Speaker Mike Johnson (R-La.) is urging the House Ethics Committee to not release its investigation into former Rep. Matt Gaetz (R-Fla.), as pressure mounts on the panel to publish its findings about the Florida Republican who resigned from Congress immediately after President-elect Trump selected him to be attorney general.
“I do not, no,” Johnson told CNN and Politico reporters when asked if the panel should release its findings about Gaetz. “I think it’s a terrible breach of protocol and tradition and the spirit of the rule.”
“I’m going to strongly request the Ethics Committee not issue the report because that is not how we do things in the House and I think that would be a terrible precedent to set.”
The Speaker said he planned to talk to House Ethics Committee Chair Michael Guest (R-Miss.) about the matter.
Johnson later warned that issuing the report after Gaetz resigned Wednesday — and thus removed himself from the committee’s jurisdiction — would “open a Pandora’s box.”
Johnson’s lobbying for Gaetz is a striking break from the hands-off way House leaders have typically approached issues before the Ethics Committee in the past — and from what Johnson had said about the issues just two days prior.
“As far as the timing of a release report or something, I don’t know. The Speaker of the House is not involved in that — can’t be involved in that,” Johnson said Wednesday, shortly after he announced Gaetz had resigned from the House.
The Speaker argued Friday that the “House’s tradition” on the matter is the panel not issuing reports after members leave the chamber. That move, however, is not entirely unprecedented; in 1987, the panel released its report into former Rep. William Boner (D-Tenn.) after he resigned from the House.
Asked about that example, Johnson said it reflected precedent being broken.
“I believe it is very important to maintain the House’s tradition of not issuing Ethics reports on people who are no longer members of Congress,” the Speaker said. “I think it would open a Pandora’s box. It’s a very important rule that should be maintained — if it’s been broken once or twice, it should not have been.”
“If someone is no longer a member of Congress, we’re not in the business of investigating and publishing a report of people who are not in this institution,” he later added.

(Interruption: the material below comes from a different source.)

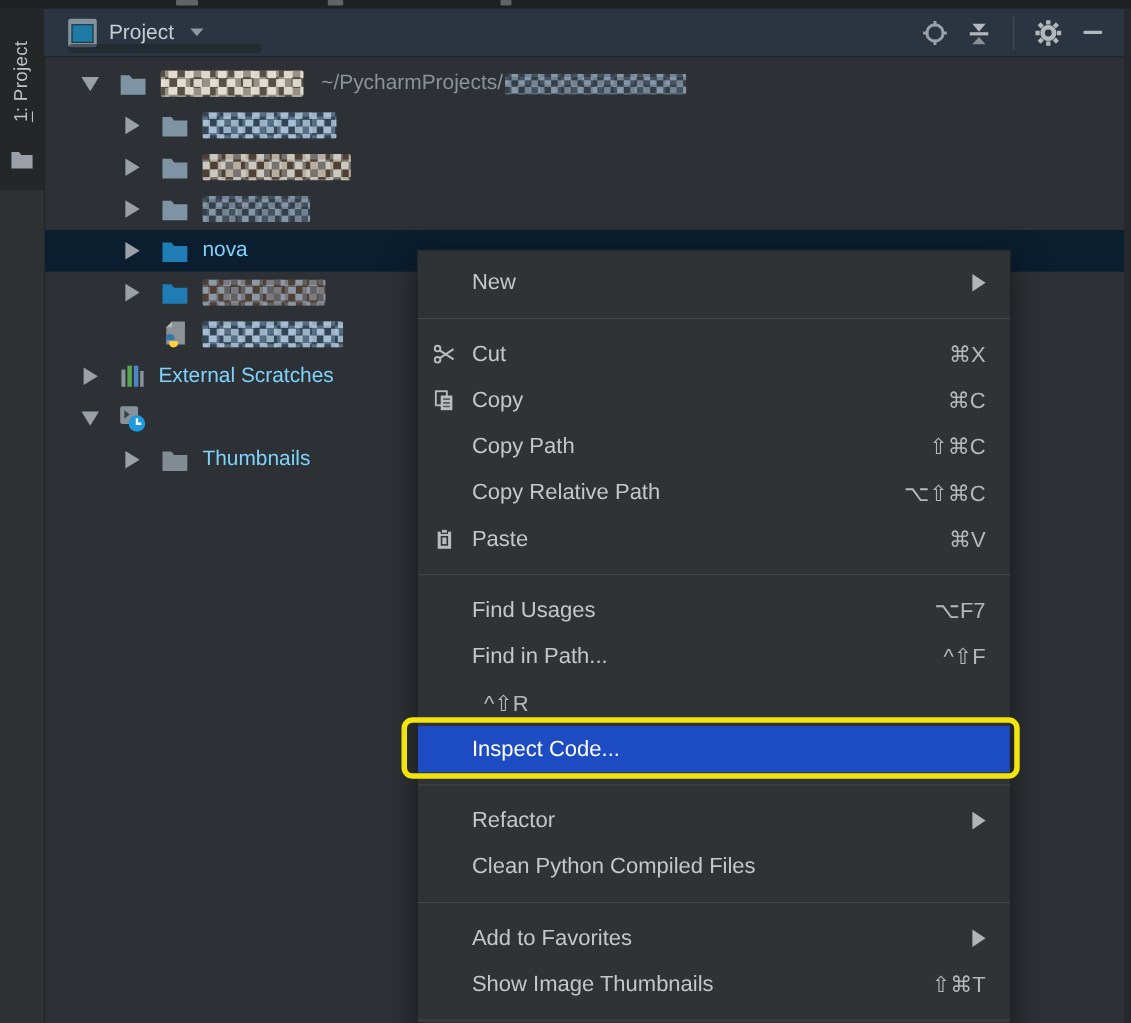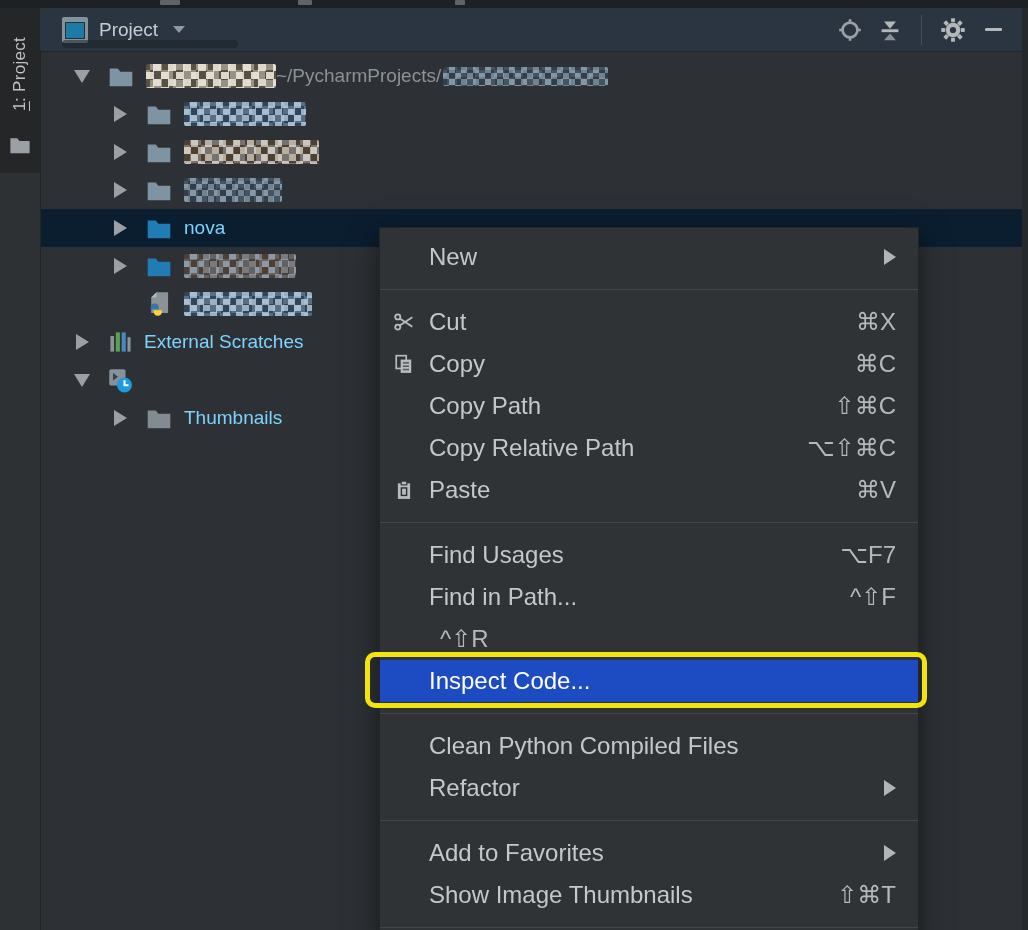"~/PycharmProjects/" .tpath { margin-left: 0 -> 16px }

Former Speaker Kevin McCarthy (R-Calif.) has repeatedly said Gaetz forced a vote to oust him because he refused to get involved in the Ethics Committee investigation. Gaetz denied that, citing strategy and policy disagreements as why he led the charge to remove the Californian.
The Ethics panel has for years been investigating Gaetz, exploring whether he engaged in sexual misconduct and illicit drug use, among other allegations. He has vigorously denied allegations of wrongdoing, and the Department of Justice, which previously investigated whether he had sex with a 17-year-old, declined to charge him with a crime.
That Ethics Committee investigation, however, came to an abrupt end Wednesday, when Gaetz resigned from the House shortly after Trump nominated him to serve as attorney general. The Ethics panel does not have jurisdiction over former members of Congress.
Johnson declined to say if he has spoken with Trump about his stance on the release of the report.
“I’m not talking to anybody about what I said to Trump,” the Speaker said.
It remains unknown what path the panel will follow with its Gaetz report. The committee was initially scheduled to meet Friday to vote on whether to publish its findings — a vote that had been on the calendar before Wednesday’s developments — but the huddle was later canceled, two sources told The Hill.
It remains unclear when the panel will meet next.
“It’s very fluid,” one of the sources said.
Johnson said Gaetz abruptly resigned his seat in order to quickly start the process of electing a replacement and lessen his departure’s impacts of the slim majority. Lawmakers have speculated Gaetz resigned his seat in an attempt to keep the report from coming out.
Senators in both parties have said they want to see the Ethics panel’s findings before voting on his confirmation to the Cabinet position.